====== Extract

When a marriage involving an NRI (Non-Resident Indian) breaks down and a child is brought to, kept in, or removed from India, child custody for NRI parents is decided by Indian courts primarily on one test: the best interest and welfare of the child. A foreign court's custody order is relevant evidence but is not automatically binding in India, and the most common emergency remedy used by a left-behind parent is a writ of habeas corpus before a High Court or the Supreme Court. India is not a signatory to the Hague Convention on the Civil Aspects of International Child Abduction, which shapes how these disputes unfold.
This guide explains, in plain terms, how the welfare principle works, what weight foreign custody orders carry, how relocation across borders is treated, and when a habeas corpus petition is the right tool. It is general legal information for parents trying to understand the landscape, not advice on any specific case.
What "child custody for NRI parents" actually means
In cross-border families, custody disputes usually arise in three situations: one parent brings the child to India and refuses to return; one parent wants to relocate the child abroad after separation; or a foreign court has already passed a custody order that the other parent now seeks to enforce or resist in India. In each, the legal questions overlap but the strategy differs.
Indian law does not have a single "NRI custody" statute. Custody is governed by personal law and general guardianship law, applied through the lens of the child's welfare. The relevant frameworks are:
- The Guardians and Wards Act, 1890 (a secular law on guardianship and custody, used across communities).
- The Hindu Minority and Guardianship Act, 1956 (for Hindus, Buddhists, Jains and Sikhs), which sits alongside the 1890 Act.
- Personal-law principles for other communities.
- The constitutional writ jurisdiction (Articles 32 and 226) for habeas corpus.
You can read the Guardians and Wards Act, 1890 on the Government of India's official statute portal: India Code — Guardians and Wards Act, 1890.

============
====== Entries provided

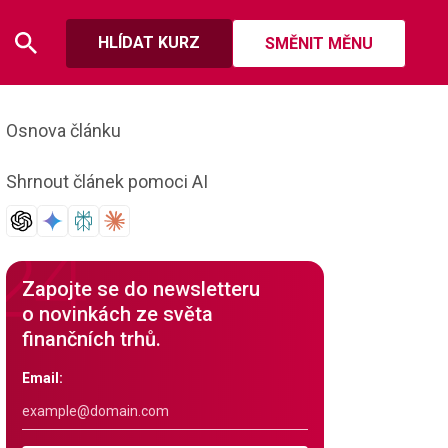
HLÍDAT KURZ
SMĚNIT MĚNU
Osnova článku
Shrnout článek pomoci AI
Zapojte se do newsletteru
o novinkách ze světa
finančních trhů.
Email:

============
====== Entries provided

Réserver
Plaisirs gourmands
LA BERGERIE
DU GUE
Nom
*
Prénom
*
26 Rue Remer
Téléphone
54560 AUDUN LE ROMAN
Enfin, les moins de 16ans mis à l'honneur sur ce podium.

============

__Apply what you read__
(1) Summarize the guide on child custody for NRI parents in two sentences.
(2) List every legal framework that the guide on child custody for NRI parents names as relevant to custody.

__Answers to each task__
(1) When a marriage involving an NRI breaks down and a child is brought to, kept in, or removed from India, Indian courts decide custody mainly on the best interest and welfare of the child, treating a foreign custody order as relevant evidence but not automatically binding. There is no single NRI custody statute, so custody is governed by personal law and general guardianship law such as the Guardians and Wards Act, 1890, while a left-behind parent's most common emergency remedy is a habeas corpus writ, and India is not a signatory to the Hague Convention on child abduction.

(2)
- The Guardians and Wards Act, 1890
- The Hindu Minority and Guardianship Act, 1956
- Personal-law principles for other communities
- The constitutional writ jurisdiction (Articles 32 and 226) for habeas corpus